Saved entries
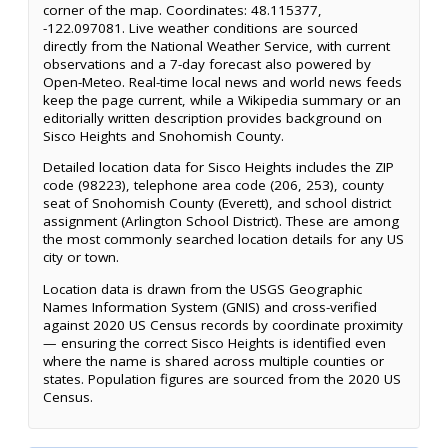
corner of the map. Coordinates: 48.115377,
-122.097081. Live weather conditions are sourced
directly from the National Weather Service, with current
observations and a 7-day forecast also powered by
Open-Meteo. Real-time local news and world news feeds
keep the page current, while a Wikipedia summary or an
editorially written description provides background on
Sisco Heights and Snohomish County.
Detailed location data for Sisco Heights includes the ZIP
code (98223), telephone area code (206, 253), county
seat of Snohomish County (Everett), and school district
assignment (Arlington School District). These are among
the most commonly searched location details for any US
city or town.
Location data is drawn from the USGS Geographic
Names Information System (GNIS) and cross-verified
against 2020 US Census records by coordinate proximity
— ensuring the correct Sisco Heights is identified even
where the name is shared across multiple counties or
states. Population figures are sourced from the 2020 US
Census.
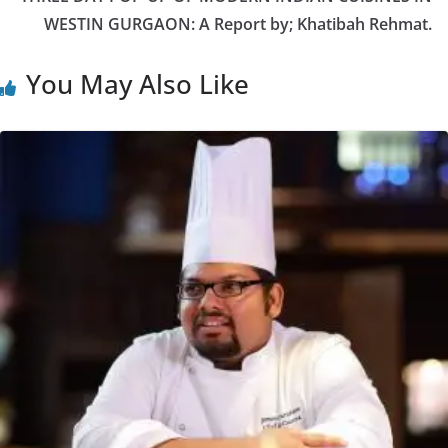
WESTIN GURGAON: A Report by; Khatibah Rehmat.
You May Also Like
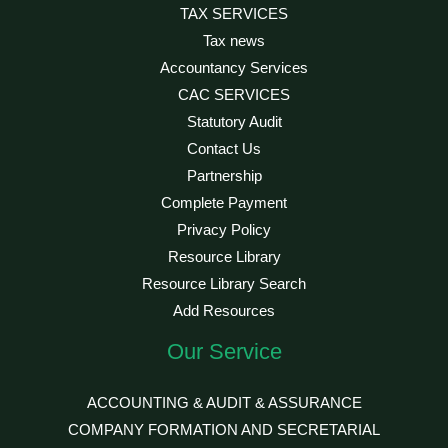
TAX SERVICES
Tax news
Accountancy Services
CAC SERVICES
Statutory Audit
Contact Us
Partnership
Complete Payment
Privacy Policy
Resource Library
Resource Library Search
Add Resources
Our Service
ACCOUNTING & AUDIT & ASSURANCE
COMPANY FORMATION AND SECRETARIAL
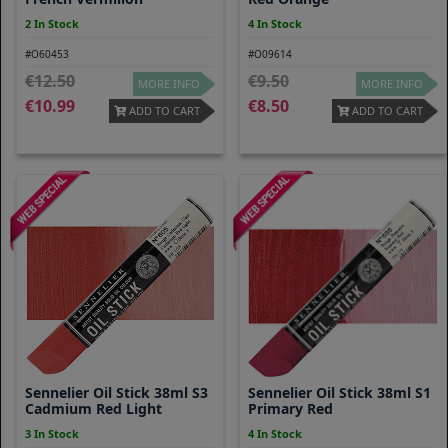
2 In Stock
4 In Stock
#O60453
#O09614
12.50
9.50
MORE INFO
MORE INFO
10.99
8.50
ADD TO CART
ADD TO CART
Sennelier Oil Stick 38ml S3
Sennelier Oil Stick 38ml S1
Cadmium Red Light
Primary Red
3 In Stock
4 In Stock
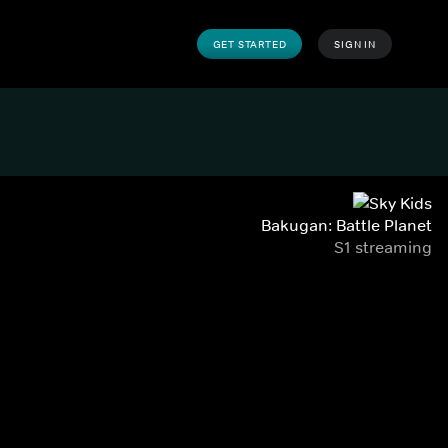
GET STARTED
SIGN IN
Bakugan: Battle Planet
S1 streaming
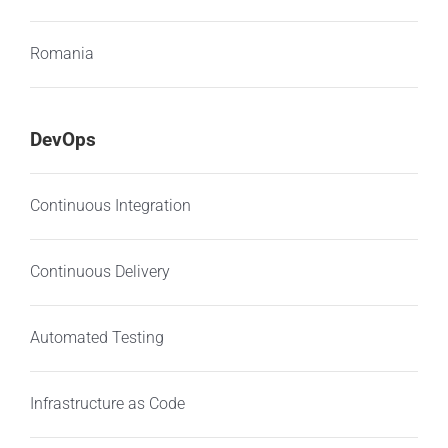
Romania
DevOps
Continuous Integration
Continuous Delivery
Automated Testing
Infrastructure as Code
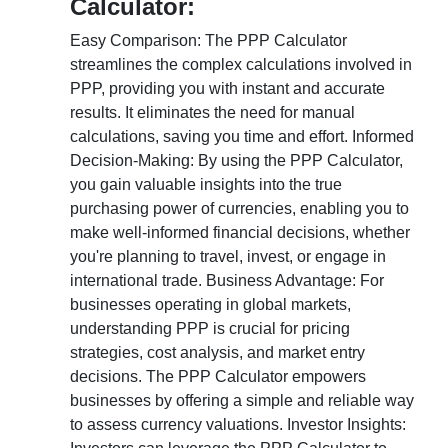
Calculator:
Easy Comparison: The PPP Calculator
streamlines the complex calculations involved in
PPP, providing you with instant and accurate
results. It eliminates the need for manual
calculations, saving you time and effort. Informed
Decision-Making: By using the PPP Calculator,
you gain valuable insights into the true
purchasing power of currencies, enabling you to
make well-informed financial decisions, whether
you're planning to travel, invest, or engage in
international trade. Business Advantage: For
businesses operating in global markets,
understanding PPP is crucial for pricing
strategies, cost analysis, and market entry
decisions. The PPP Calculator empowers
businesses by offering a simple and reliable way
to assess currency valuations. Investor Insights:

About this exercise
Output each record above exactly as it stands, excluding all pictures.

Response to the exercise
corner of the map. Coordinates: 48.115377,
-122.097081. Live weather conditions are sourced
directly from the National Weather Service, with current
observations and a 7-day forecast also powered by
Open-Meteo. Real-time local news and world news feeds
keep the page current, while a Wikipedia summary or an
editorially written description provides background on
Sisco Heights and Snohomish County.
Detailed location data for Sisco Heights includes the ZIP
code (98223), telephone area code (206, 253), county
seat of Snohomish County (Everett), and school district
assignment (Arlington School District). These are among
the most commonly searched location details for any US
city or town.
Location data is drawn from the USGS Geographic
Names Information System (GNIS) and cross-verified
against 2020 US Census records by coordinate proximity
— ensuring the correct Sisco Heights is identified even
where the name is shared across multiple counties or
states. Population figures are sourced from the 2020 US
Census.
WESTIN GURGAON: A Report by; Khatibah Rehmat.
You May Also Like
TAX SERVICES
Tax news
Accountancy Services
CAC SERVICES
Statutory Audit
Contact Us
Partnership
Complete Payment
Privacy Policy
Resource Library
Resource Library Search
Add Resources
Our Service
ACCOUNTING & AUDIT & ASSURANCE
COMPANY FORMATION AND SECRETARIAL
2 In Stock
4 In Stock
#O60453
#O09614
12.50
9.50
MORE INFO
MORE INFO
10.99
8.50
ADD TO CART
ADD TO CART
Sennelier Oil Stick 38ml S3
Sennelier Oil Stick 38ml S1
Cadmium Red Light
Primary Red
3 In Stock
4 In Stock
GET STARTED
SIGN IN
Bakugan: Battle Planet
S1 streaming
Romania
DevOps
Continuous Integration
Continuous Delivery
Automated Testing
Infrastructure as Code
Calculator:
Easy Comparison: The PPP Calculator
streamlines the complex calculations involved in
PPP, providing you with instant and accurate
results. It eliminates the need for manual
calculations, saving you time and effort. Informed
Decision-Making: By using the PPP Calculator,
you gain valuable insights into the true
purchasing power of currencies, enabling you to
make well-informed financial decisions, whether
you're planning to travel, invest, or engage in
international trade. Business Advantage: For
businesses operating in global markets,
understanding PPP is crucial for pricing
strategies, cost analysis, and market entry
decisions. The PPP Calculator empowers
businesses by offering a simple and reliable way
to assess currency valuations. Investor Insights:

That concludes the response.